X_test = X_enc_test.drop('Selling_Price', axis=1)

## Building Linear Regression Model

### Using TransformedTargetRegressor model

This model allows us to use cross-validation and regularizer functions such as Ridge and Lasso

## Ridge CV implementation

In [None]:
ridge_cv = RidgeCV(normalize=True,cv=10,gcv_mode='svd',scoring='neg_mean_squared_error')

#Initializing Linear Regression algorithm with Ridge regularizer(K-fold with 10 folds)
ridge_reg = TransformedTargetRegressor(regressor= ridge_cv,
                                      func=np.log1p,
                                      inverse_func=np.expm1)

In [None]:
ridge_reg.fit(X, y)

# Predict the test data
predictions = ridge_reg.predict(X_test)

In [None]:
final_df = pd.DataFrame({'Selling_Price': predictions})

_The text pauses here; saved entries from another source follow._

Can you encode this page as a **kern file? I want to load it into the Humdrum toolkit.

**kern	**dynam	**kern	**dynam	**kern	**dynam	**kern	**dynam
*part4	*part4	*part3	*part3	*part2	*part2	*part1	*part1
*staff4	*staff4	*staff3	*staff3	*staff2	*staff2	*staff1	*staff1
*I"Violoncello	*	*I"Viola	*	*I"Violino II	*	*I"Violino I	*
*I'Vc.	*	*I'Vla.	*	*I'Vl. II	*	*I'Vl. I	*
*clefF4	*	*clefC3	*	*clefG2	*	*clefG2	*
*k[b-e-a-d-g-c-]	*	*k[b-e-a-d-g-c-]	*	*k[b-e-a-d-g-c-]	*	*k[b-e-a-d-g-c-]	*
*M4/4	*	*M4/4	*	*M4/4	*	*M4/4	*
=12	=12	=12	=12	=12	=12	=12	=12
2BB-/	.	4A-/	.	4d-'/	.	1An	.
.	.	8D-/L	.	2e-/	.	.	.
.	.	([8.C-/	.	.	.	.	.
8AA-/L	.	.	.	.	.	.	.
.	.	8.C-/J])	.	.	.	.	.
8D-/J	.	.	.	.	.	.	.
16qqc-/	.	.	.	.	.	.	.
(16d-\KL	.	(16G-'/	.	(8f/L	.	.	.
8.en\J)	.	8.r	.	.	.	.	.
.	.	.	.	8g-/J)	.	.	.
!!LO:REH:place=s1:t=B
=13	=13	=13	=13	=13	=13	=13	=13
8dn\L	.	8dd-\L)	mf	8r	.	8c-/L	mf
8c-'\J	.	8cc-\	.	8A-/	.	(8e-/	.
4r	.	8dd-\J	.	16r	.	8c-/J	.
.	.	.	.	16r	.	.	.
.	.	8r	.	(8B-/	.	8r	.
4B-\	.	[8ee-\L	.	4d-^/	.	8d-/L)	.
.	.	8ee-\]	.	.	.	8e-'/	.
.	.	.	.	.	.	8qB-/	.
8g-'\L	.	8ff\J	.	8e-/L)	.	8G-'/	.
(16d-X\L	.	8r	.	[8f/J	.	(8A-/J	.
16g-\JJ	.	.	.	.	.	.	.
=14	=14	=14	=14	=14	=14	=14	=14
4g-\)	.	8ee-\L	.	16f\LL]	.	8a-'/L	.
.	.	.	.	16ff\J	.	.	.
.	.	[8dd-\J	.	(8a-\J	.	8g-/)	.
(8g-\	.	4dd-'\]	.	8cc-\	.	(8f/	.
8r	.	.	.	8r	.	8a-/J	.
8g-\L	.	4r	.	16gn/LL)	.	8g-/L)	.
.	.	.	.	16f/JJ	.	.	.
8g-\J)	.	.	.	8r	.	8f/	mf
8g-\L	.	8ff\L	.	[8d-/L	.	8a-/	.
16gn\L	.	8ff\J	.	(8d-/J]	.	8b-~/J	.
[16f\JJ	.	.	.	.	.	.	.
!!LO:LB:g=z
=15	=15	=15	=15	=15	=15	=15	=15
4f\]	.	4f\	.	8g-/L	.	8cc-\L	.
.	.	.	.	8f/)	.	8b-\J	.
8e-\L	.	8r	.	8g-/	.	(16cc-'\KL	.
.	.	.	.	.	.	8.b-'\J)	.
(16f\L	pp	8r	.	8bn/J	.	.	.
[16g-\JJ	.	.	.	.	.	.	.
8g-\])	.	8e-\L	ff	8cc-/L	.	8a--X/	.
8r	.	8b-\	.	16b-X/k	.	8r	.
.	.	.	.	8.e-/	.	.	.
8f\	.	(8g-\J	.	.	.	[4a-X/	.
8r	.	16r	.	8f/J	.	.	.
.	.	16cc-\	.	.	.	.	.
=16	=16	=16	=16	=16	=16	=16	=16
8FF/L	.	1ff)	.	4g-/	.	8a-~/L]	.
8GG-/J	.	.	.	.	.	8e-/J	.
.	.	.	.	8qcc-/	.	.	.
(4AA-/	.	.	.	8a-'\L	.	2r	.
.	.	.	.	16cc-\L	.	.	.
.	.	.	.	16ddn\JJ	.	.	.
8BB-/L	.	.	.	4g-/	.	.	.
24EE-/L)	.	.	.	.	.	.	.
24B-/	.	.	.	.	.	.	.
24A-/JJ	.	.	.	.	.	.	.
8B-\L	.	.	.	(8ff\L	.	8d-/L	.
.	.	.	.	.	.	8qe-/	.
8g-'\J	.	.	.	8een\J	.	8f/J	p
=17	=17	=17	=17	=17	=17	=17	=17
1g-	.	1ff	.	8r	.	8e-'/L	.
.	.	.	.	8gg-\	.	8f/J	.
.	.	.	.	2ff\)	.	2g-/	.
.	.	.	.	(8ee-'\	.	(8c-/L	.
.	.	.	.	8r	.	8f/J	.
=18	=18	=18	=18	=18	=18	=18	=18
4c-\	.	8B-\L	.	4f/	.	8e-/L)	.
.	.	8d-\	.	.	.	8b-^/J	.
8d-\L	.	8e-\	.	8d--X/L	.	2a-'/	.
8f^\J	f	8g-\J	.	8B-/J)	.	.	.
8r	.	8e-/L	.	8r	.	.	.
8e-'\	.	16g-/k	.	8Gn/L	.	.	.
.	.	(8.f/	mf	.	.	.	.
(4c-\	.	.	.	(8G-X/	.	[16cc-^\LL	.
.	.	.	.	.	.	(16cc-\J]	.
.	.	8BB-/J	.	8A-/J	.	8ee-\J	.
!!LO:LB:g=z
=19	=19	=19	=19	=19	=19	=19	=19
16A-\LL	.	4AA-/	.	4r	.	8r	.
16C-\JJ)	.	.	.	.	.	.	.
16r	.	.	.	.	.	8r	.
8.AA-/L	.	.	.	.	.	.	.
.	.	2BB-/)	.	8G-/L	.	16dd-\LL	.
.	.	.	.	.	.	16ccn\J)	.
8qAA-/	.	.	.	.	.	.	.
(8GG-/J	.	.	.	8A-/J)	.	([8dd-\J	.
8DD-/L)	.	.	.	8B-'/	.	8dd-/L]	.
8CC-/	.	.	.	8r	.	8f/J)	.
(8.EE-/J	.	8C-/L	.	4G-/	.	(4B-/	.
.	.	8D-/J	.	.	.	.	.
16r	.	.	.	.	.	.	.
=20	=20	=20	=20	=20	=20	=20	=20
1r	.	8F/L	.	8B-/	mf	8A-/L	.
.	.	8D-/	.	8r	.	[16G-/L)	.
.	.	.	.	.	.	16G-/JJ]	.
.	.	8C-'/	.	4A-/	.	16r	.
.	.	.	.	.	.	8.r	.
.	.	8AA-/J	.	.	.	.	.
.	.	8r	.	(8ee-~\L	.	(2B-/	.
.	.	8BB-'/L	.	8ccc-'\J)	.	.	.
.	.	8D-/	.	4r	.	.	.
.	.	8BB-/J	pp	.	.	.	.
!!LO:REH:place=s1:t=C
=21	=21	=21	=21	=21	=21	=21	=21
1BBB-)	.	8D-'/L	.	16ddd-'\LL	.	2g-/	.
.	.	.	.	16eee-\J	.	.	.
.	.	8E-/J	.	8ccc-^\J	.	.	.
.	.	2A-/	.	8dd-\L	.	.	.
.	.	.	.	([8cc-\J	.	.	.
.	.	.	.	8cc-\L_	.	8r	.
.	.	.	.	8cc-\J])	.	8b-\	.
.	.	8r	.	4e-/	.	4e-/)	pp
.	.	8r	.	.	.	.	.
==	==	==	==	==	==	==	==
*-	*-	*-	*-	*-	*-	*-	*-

final_df['Selling_Price'] = final_df.apply(lambda x: round(x, 2))
final_df = pd.concat([test_ecomm_df, final_df['Selling_Price']], axis=1)

In [None]:
final_df.head(20)

## Learnings

* The data is a mix of categorical, ordinal, numeric and date values
* The **Y-Target** attribute **Selling Price** has got a skewed data when we visualize its distribution
* We need to apply the transformation method to make it normal. Here, **np.log1p** method is used. [Click to know more about the method](https://numpy.org/doc/1.18/reference/generated/numpy.log1p.html#numpy.log1p)
* It is always good to start with linear model rather than ensembles or neural network. 
* The indention was to get exposure to real time data not the leaderboard (pun indented) 
* First tried with LinearRegressor model with RidgeCV
* During the iteration, applied the data with [QuantileTransformer](https://scikit-learn.org/stable/modules/generated/sklearn.preprocessing.QuantileTransformer.html) of 300 estimators but the result was not converging towards 0.5, hence switched to [Log transformer](https://numpy.org/doc/1.18/reference/generated/numpy.log1p.html#numpy.log1p).


## Conclusion

The final submission score is as follows

|Best Public Score | Final Score |
|------------------|-------------|
|0.67659	|**0.65363**	|

These scores stood **38th** position. The challenge was quite tough, solely because of the data.

Although the feature scaling and engineering parts were not done extensively here, the **Linear Regressor** with RidgeCV seemed to have done pretty good job.